College of Arts and Sciences

Major

English

Faculty Mentor

Allison Meyer

Faculty Editor

Sean McDowell

Student Editor

Leah Dooley

Abstract

Shakespeare’s play, The Taming of the Shrew, has a long and contentious history due to the discontinuities regarding its portrayal of naturalized gender hierarchies. This paper seeks to complicate a prescriptive reading of the play’s gender politics by unpacking the role of metatheatrics and gender performance within its narrative. This paper draws on historicist and Shakespearean scholars to highlight how its metatheatrical Induction and the role of gender performativity call attention to the instability and artifice of early-modern patriarchy.

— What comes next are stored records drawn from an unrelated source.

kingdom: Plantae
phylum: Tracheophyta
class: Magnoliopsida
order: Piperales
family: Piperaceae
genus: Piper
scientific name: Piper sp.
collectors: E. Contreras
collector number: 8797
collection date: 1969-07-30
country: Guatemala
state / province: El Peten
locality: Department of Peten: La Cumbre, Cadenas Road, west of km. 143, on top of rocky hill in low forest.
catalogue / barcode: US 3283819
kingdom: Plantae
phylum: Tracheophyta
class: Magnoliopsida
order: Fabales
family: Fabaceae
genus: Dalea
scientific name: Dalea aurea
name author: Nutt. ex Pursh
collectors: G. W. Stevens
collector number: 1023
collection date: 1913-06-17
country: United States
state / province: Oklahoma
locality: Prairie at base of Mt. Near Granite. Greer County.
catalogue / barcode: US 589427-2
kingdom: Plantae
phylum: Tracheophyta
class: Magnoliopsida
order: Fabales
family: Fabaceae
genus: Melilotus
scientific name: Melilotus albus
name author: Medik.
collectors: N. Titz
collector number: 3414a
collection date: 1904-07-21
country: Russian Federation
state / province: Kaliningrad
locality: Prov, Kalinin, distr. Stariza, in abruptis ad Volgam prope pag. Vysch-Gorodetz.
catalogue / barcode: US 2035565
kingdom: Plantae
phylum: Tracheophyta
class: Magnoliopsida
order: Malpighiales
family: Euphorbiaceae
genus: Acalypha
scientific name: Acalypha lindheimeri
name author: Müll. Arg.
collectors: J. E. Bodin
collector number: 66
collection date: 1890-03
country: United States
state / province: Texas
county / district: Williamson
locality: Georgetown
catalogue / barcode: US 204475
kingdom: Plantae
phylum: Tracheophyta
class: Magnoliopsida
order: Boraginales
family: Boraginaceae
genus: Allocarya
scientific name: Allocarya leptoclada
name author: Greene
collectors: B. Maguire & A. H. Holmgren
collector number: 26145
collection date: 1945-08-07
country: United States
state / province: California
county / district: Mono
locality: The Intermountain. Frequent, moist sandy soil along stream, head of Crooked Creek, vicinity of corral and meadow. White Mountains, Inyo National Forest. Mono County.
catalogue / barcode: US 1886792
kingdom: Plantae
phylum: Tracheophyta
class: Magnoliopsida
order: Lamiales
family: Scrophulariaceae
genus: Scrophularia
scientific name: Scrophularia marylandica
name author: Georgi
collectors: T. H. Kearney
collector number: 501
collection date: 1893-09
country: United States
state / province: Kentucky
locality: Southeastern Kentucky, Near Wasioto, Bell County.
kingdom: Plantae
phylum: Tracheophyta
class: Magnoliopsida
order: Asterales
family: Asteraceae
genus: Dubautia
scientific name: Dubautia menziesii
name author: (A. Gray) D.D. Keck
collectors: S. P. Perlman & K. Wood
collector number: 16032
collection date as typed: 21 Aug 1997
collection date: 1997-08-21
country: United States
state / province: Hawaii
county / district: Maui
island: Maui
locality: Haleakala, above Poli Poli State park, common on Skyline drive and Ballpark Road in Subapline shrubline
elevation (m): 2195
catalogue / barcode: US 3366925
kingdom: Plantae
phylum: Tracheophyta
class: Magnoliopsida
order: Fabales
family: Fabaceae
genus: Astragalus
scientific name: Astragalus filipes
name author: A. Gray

The play’s Induction establishes a framework of performance that undermines the misogyny of the events in Padua, for it forces the audience to question the stability of gender as a fixed marker of identity. Thus, the narratives of the play, which depend upon the double-layered performance of gender, effectively denaturalize gendered roles and behaviors. By revealing the performative nature of gender and marriage, The Taming of the Shrew disrupts, but does not overthrow, the very norms that drive its plot. The paper ultimately argues that The Taming of the Shrew neither condemns nor supports its inherent sexisms; rather, it utilizes a complex depiction of gender to challenge patriarchal constructions of gender and converse with the various tensions that threatened the social world of the early modern period.